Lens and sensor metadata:
========

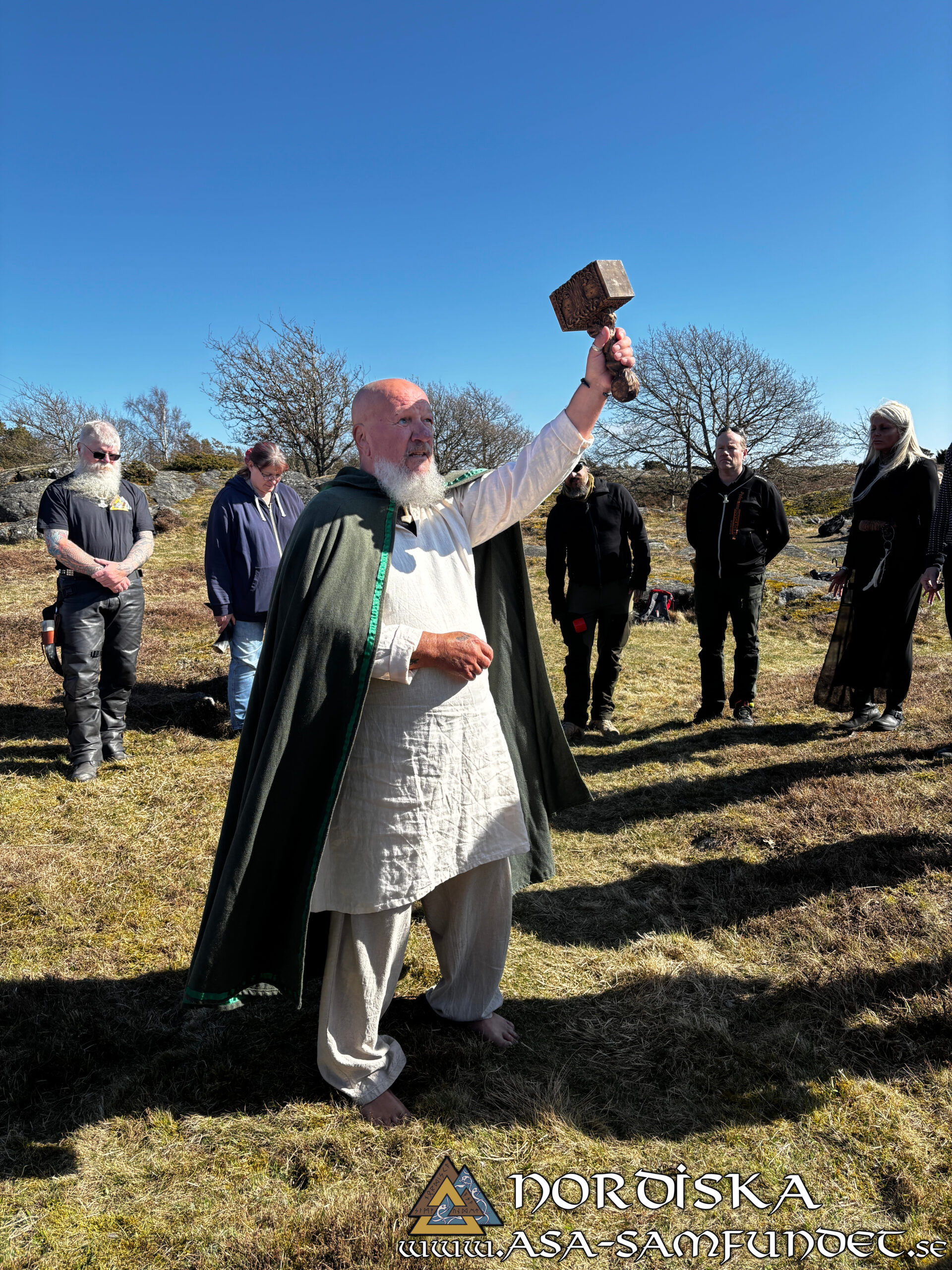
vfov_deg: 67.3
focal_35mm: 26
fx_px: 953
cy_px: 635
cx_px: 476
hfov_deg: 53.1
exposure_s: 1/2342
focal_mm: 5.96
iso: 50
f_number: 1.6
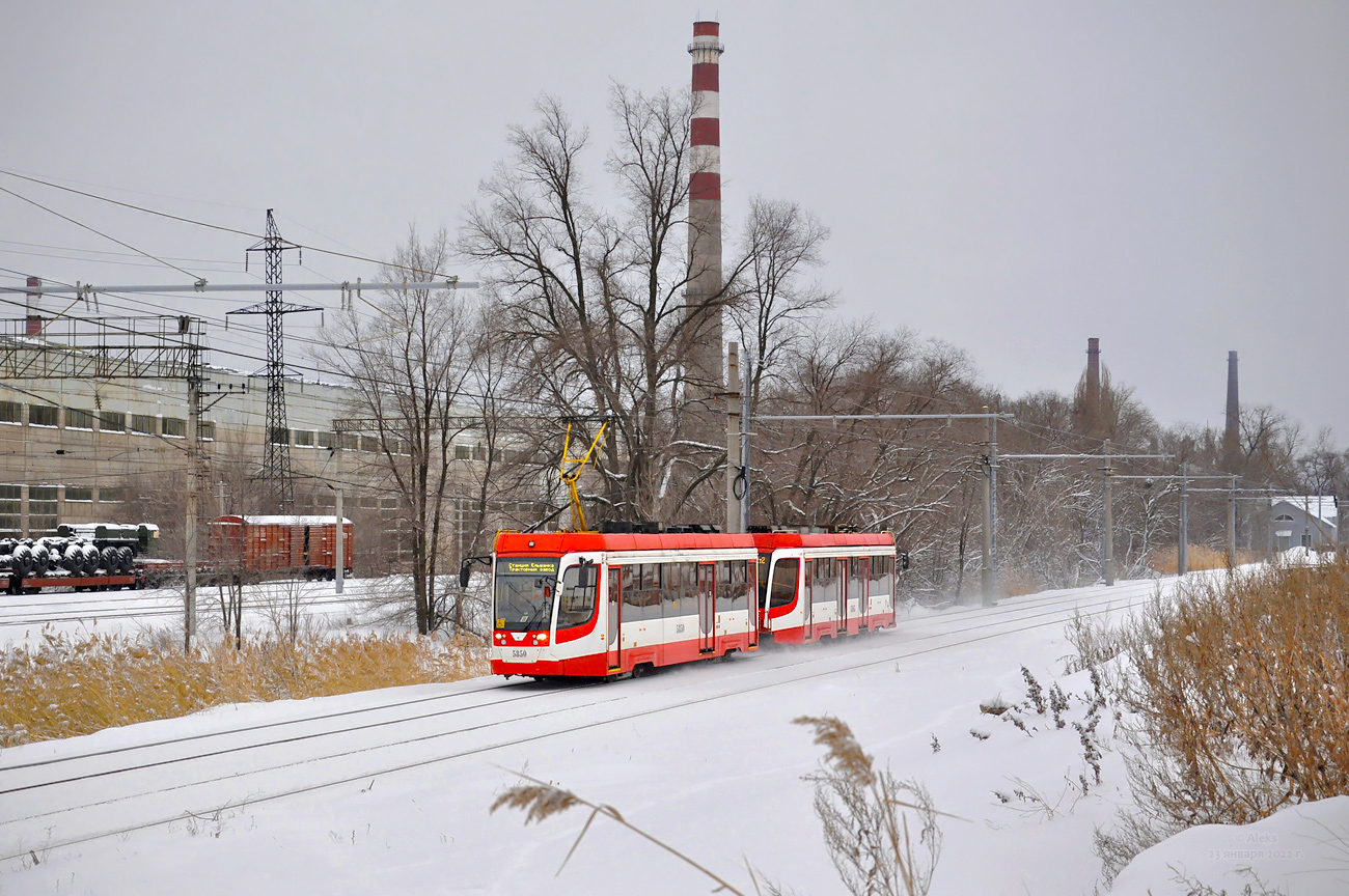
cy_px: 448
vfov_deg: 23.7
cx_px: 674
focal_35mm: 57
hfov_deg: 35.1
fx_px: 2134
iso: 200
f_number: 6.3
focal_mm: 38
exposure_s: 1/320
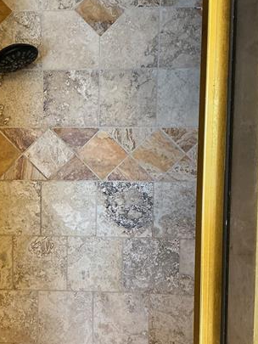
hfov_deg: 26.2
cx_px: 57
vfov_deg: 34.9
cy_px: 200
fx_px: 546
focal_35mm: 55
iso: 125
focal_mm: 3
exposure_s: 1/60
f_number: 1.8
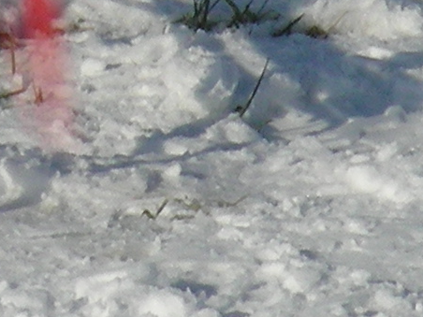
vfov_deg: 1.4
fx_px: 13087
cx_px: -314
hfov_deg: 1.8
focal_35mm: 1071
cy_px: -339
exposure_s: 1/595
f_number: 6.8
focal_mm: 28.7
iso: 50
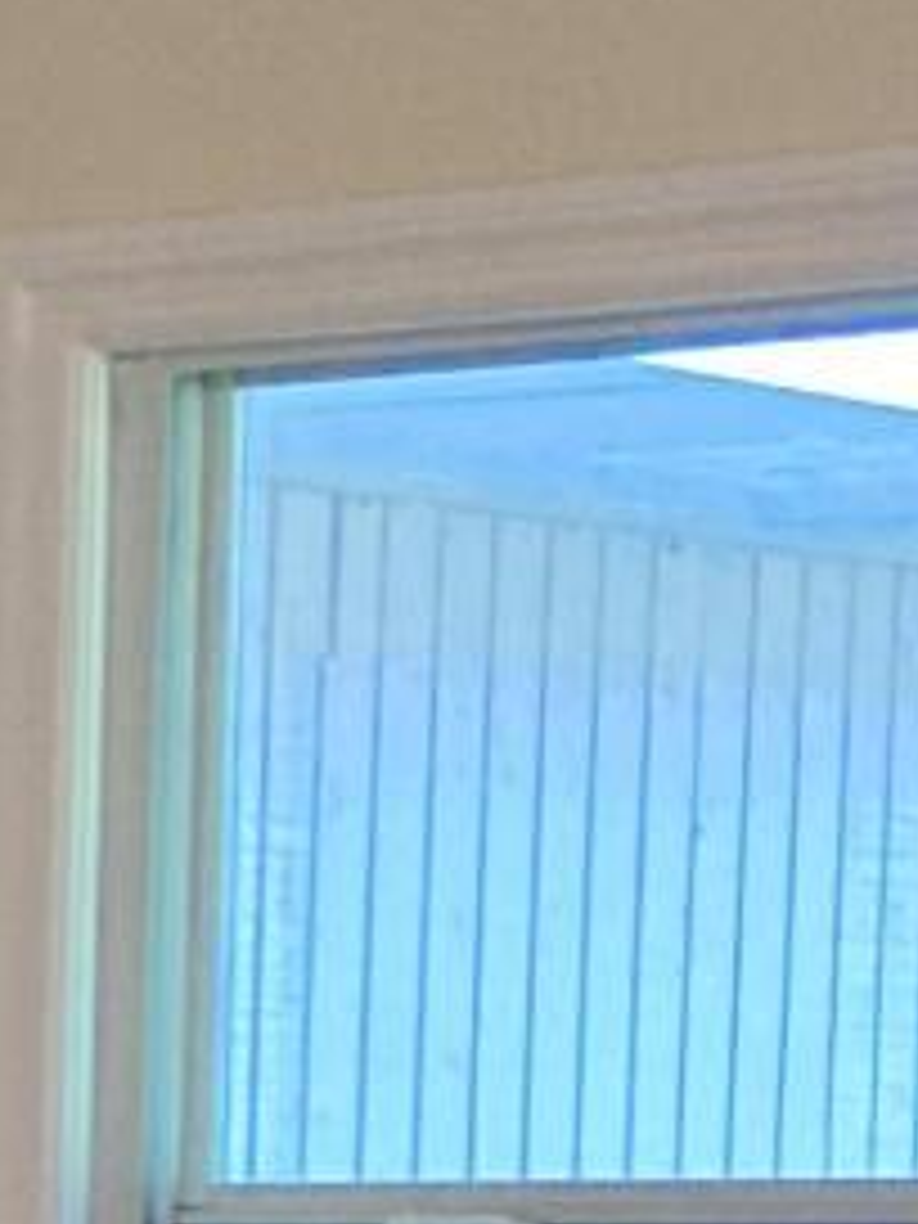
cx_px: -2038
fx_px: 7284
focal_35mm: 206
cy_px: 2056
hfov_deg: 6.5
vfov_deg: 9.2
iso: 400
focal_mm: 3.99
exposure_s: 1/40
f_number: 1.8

========

WORK INSTRUCTIONS:
All entries above, minus the pictures, should be repeated exactly.

RESULT OF THE TASK:
vfov_deg: 67.3
focal_35mm: 26
fx_px: 953
cy_px: 635
cx_px: 476
hfov_deg: 53.1
exposure_s: 1/2342
focal_mm: 5.96
iso: 50
f_number: 1.6
cy_px: 448
vfov_deg: 23.7
cx_px: 674
focal_35mm: 57
hfov_deg: 35.1
fx_px: 2134
iso: 200
f_number: 6.3
focal_mm: 38
exposure_s: 1/320
hfov_deg: 26.2
cx_px: 57
vfov_deg: 34.9
cy_px: 200
fx_px: 546
focal_35mm: 55
iso: 125
focal_mm: 3
exposure_s: 1/60
f_number: 1.8
vfov_deg: 1.4
fx_px: 13087
cx_px: -314
hfov_deg: 1.8
focal_35mm: 1071
cy_px: -339
exposure_s: 1/595
f_number: 6.8
focal_mm: 28.7
iso: 50
cx_px: -2038
fx_px: 7284
focal_35mm: 206
cy_px: 2056
hfov_deg: 6.5
vfov_deg: 9.2
iso: 400
focal_mm: 3.99
exposure_s: 1/40
f_number: 1.8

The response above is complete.